==== PROVIDED DATA
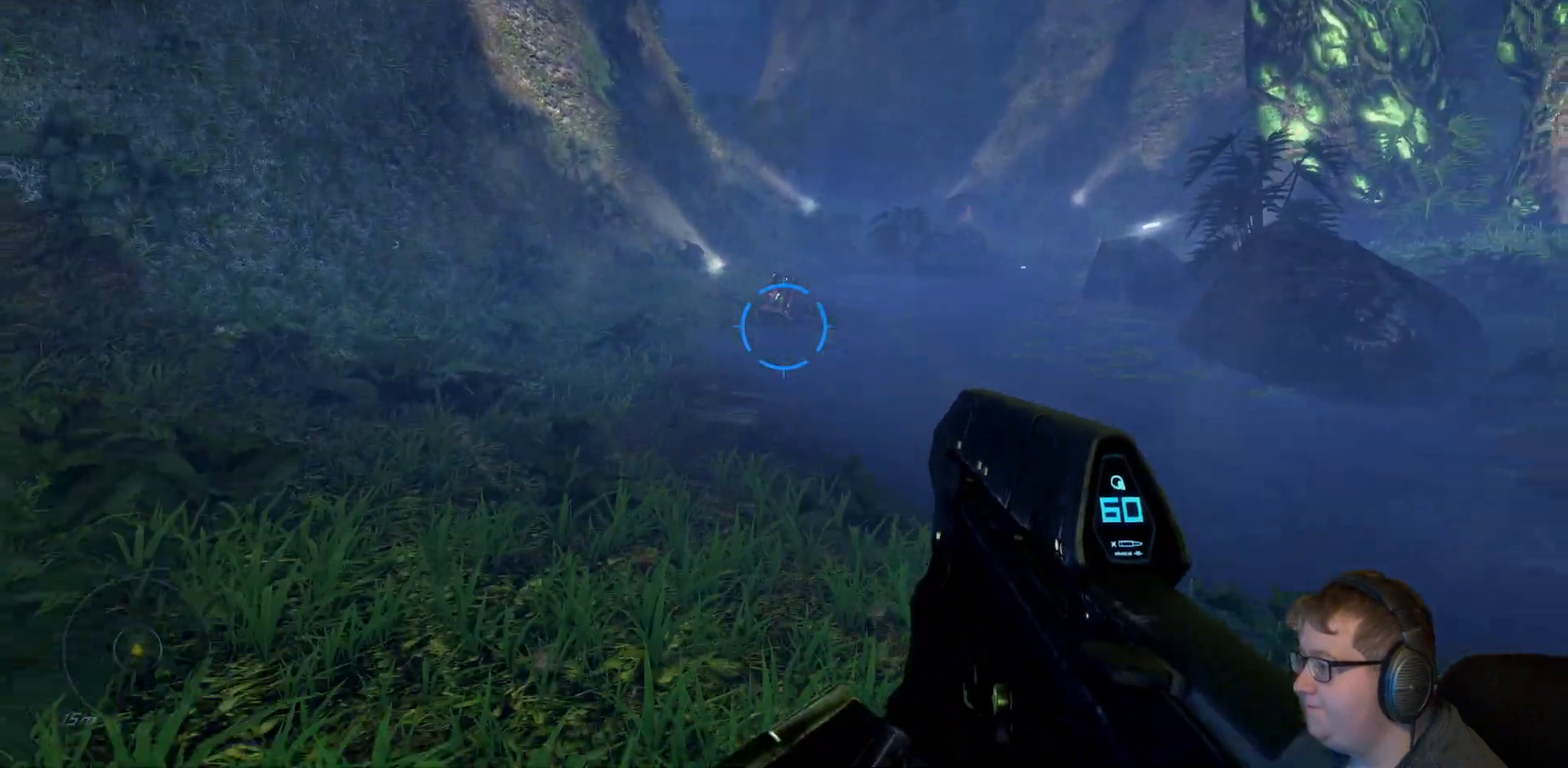
{"buttons": [], "left_stick": "up", "right_stick": "center", "events": []}
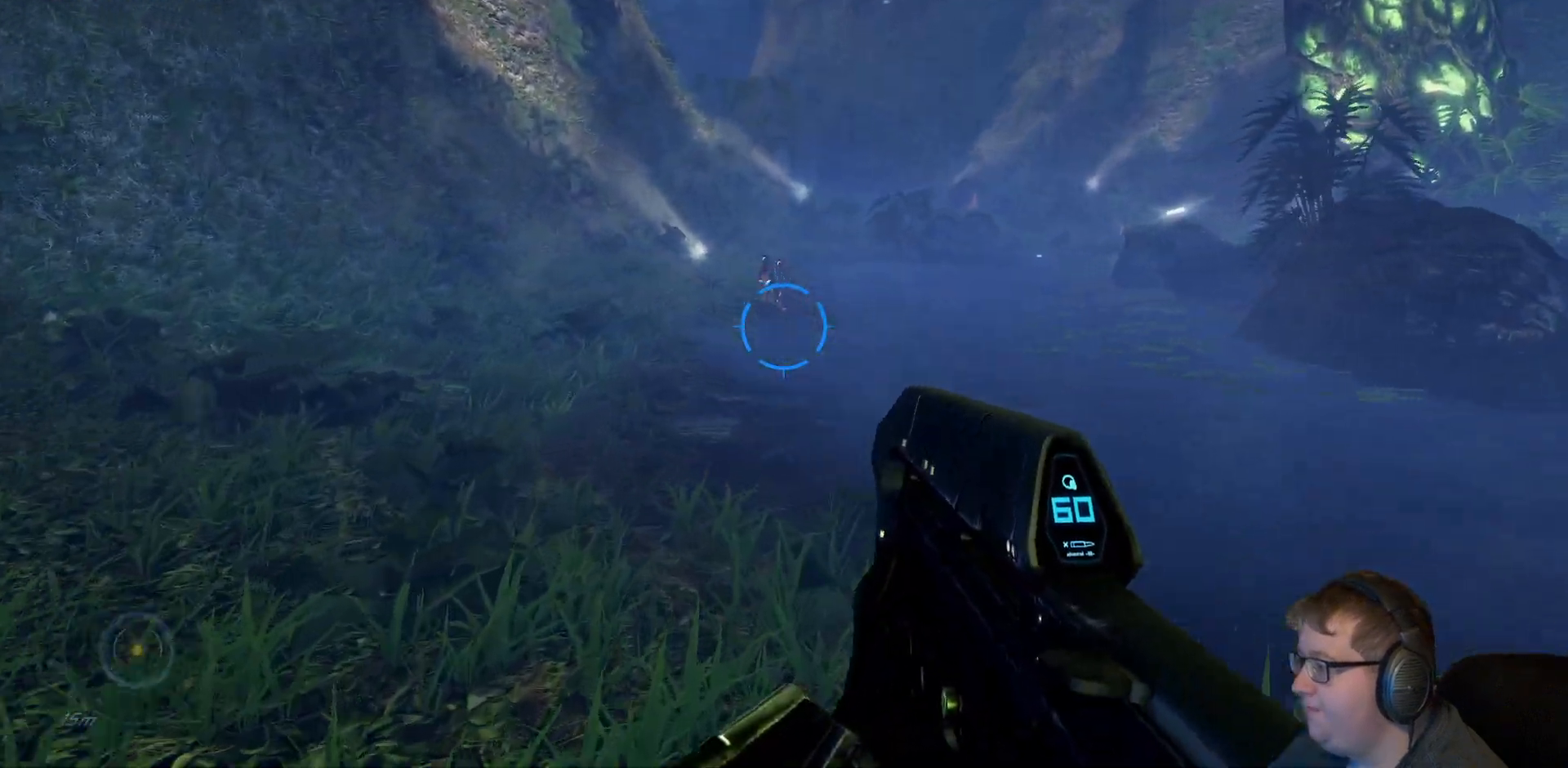
{"buttons": [], "left_stick": "up", "right_stick": "up", "events": [[17, "right_stick", "right"], [183, "right_stick", "center"], [467, "right_stick", "up"]]}
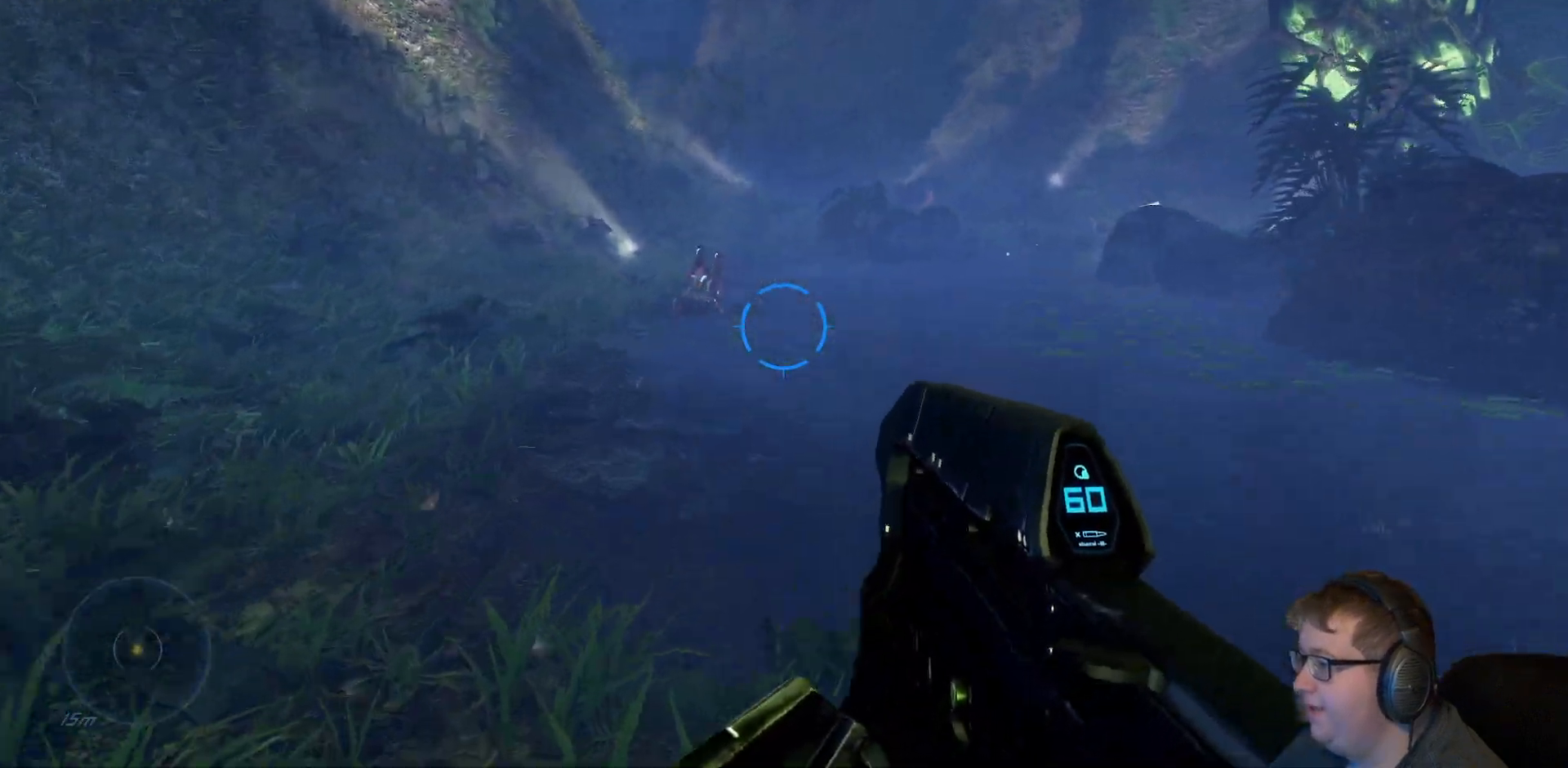
{"buttons": [], "left_stick": "up-left", "right_stick": "center", "events": [[167, "right_stick", "center"], [233, "left_stick", "up-left"]]}
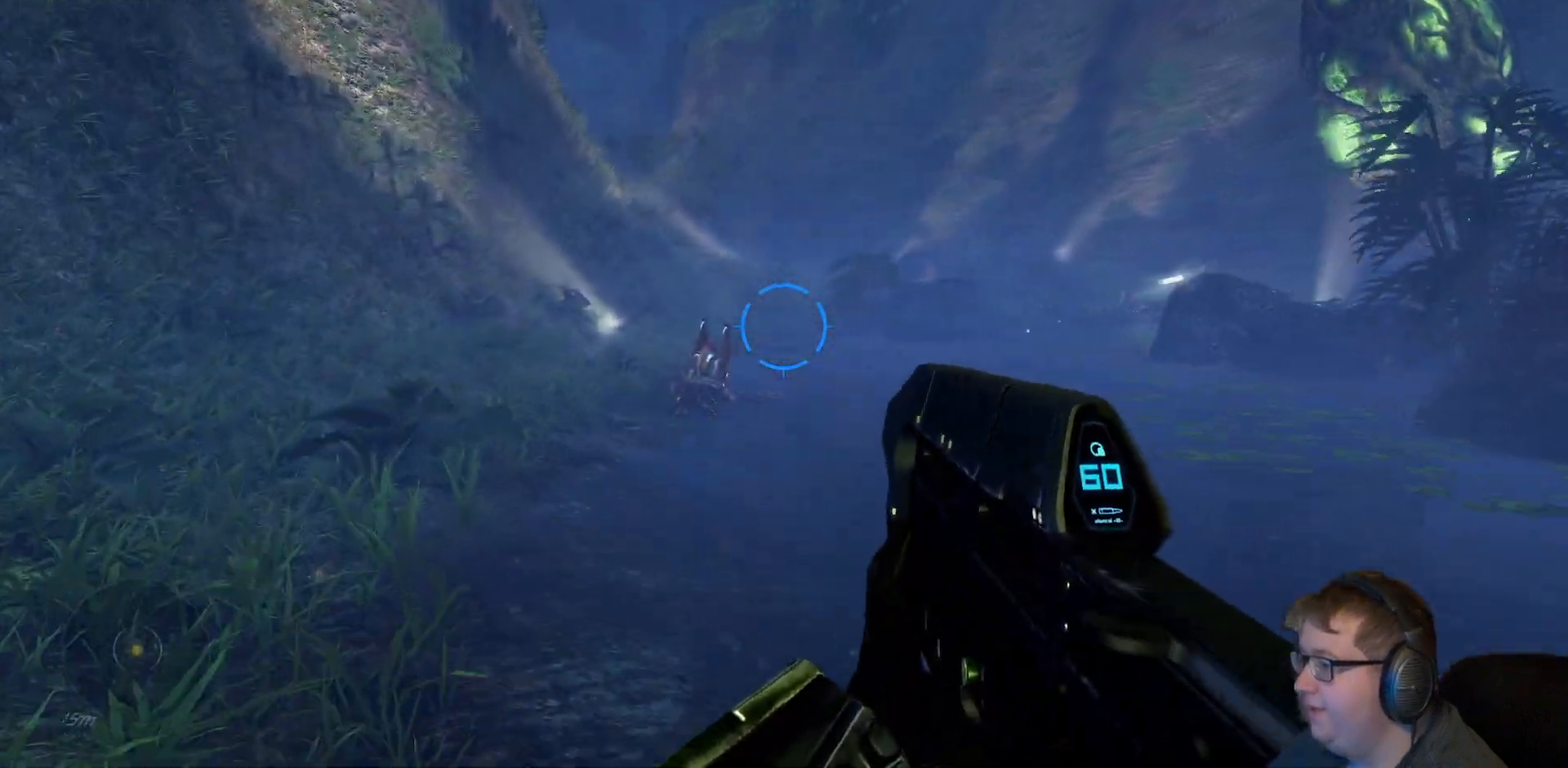
{"buttons": [], "left_stick": "up-left", "right_stick": "center", "events": [[67, "right_stick", "right"], [283, "right_stick", "center"]]}
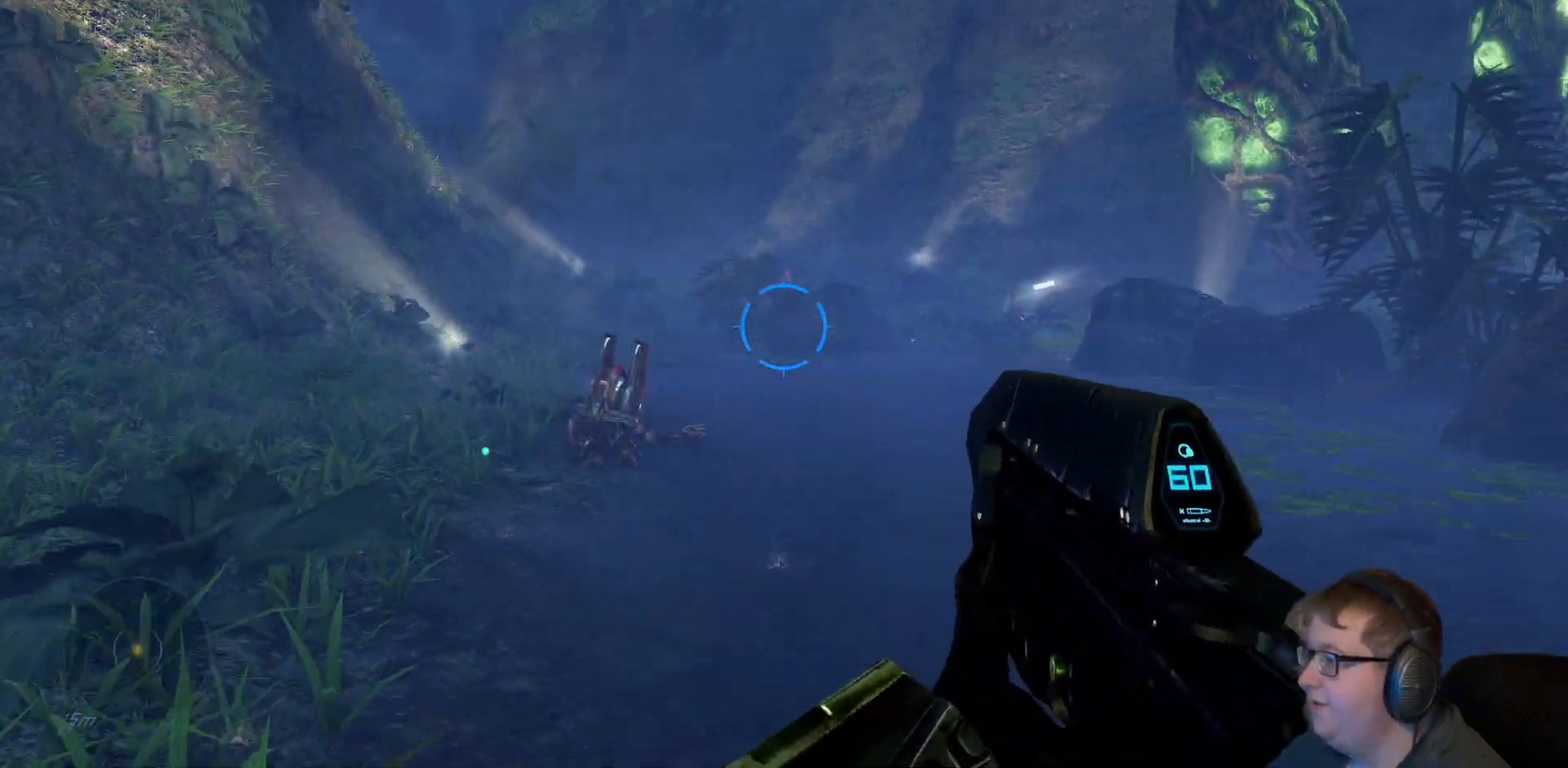
{"buttons": [], "left_stick": "up", "right_stick": "center", "events": [[17, "right_stick", "right"], [150, "right_stick", "center"], [467, "left_stick", "up"]]}
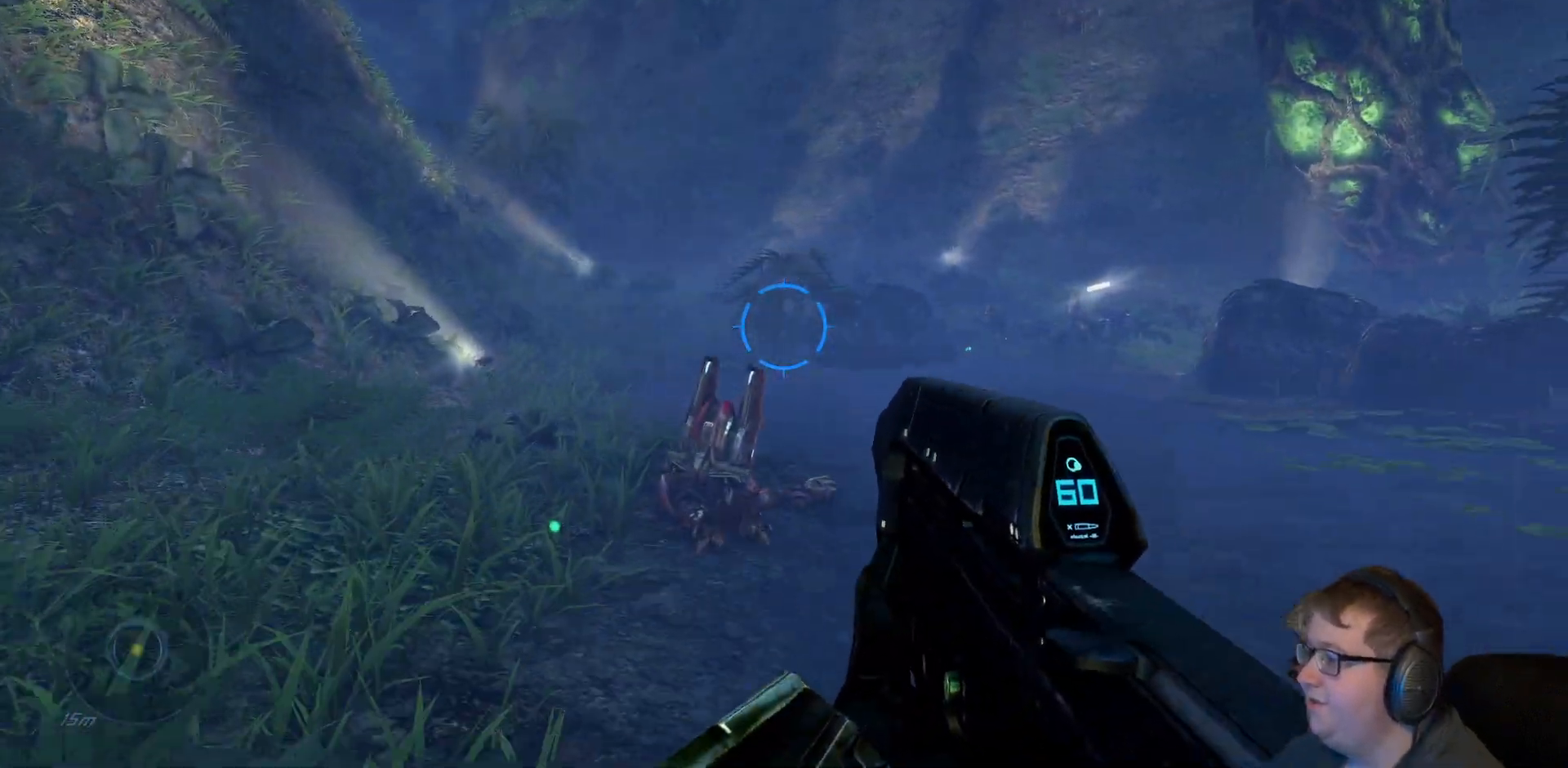
{"buttons": [], "left_stick": "up", "right_stick": "center", "events": []}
========
◆ ACTIVITY
The records must be copied with no word altered, and without their pictures.

◆ WRITTEN SOLUTION
{"buttons": [], "left_stick": "up", "right_stick": "center", "events": []}
{"buttons": [], "left_stick": "up", "right_stick": "up", "events": [[17, "right_stick", "right"], [183, "right_stick", "center"], [467, "right_stick", "up"]]}
{"buttons": [], "left_stick": "up-left", "right_stick": "center", "events": [[167, "right_stick", "center"], [233, "left_stick", "up-left"]]}
{"buttons": [], "left_stick": "up-left", "right_stick": "center", "events": [[67, "right_stick", "right"], [283, "right_stick", "center"]]}
{"buttons": [], "left_stick": "up", "right_stick": "center", "events": [[17, "right_stick", "right"], [150, "right_stick", "center"], [467, "left_stick", "up"]]}
{"buttons": [], "left_stick": "up", "right_stick": "center", "events": []}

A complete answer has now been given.